— TASK DIRECTIONS —
From the data below, report how many lines contain the word "Computation", giving the number and nothing else.

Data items
★ ★ ★ ★ ★
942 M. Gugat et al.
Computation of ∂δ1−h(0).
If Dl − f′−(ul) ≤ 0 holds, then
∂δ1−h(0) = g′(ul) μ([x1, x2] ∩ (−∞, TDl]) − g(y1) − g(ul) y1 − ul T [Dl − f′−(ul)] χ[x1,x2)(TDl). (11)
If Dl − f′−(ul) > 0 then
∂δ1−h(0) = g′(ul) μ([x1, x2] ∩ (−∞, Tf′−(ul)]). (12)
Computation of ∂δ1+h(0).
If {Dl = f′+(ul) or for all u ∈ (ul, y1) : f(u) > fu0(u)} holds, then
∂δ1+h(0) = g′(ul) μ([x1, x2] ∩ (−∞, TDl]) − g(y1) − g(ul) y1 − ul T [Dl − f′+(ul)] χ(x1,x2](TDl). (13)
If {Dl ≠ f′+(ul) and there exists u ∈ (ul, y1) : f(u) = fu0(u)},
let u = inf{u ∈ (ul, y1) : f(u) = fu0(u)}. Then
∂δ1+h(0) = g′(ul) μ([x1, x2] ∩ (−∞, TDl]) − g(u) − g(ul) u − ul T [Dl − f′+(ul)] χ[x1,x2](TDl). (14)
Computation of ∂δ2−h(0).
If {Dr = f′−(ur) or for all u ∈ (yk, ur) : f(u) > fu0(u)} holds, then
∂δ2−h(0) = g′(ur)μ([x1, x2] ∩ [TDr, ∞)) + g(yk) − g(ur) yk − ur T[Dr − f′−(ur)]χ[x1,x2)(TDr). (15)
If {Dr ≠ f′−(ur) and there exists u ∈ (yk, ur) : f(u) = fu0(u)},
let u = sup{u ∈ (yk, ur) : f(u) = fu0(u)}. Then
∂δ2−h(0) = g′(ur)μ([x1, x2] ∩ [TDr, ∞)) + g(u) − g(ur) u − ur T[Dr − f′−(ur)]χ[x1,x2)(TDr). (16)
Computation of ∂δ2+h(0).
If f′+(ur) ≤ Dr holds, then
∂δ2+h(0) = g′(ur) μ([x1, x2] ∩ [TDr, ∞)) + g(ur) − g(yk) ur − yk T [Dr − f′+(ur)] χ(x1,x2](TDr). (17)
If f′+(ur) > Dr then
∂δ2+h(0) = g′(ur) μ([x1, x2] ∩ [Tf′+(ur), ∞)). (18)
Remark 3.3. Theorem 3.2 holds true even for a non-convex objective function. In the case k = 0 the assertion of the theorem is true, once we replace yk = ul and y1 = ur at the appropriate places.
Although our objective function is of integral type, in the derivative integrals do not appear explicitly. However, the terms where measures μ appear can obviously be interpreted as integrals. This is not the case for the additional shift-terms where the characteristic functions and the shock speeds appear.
★ ★ ★ ★ ★
— ANSWER SPACE —
4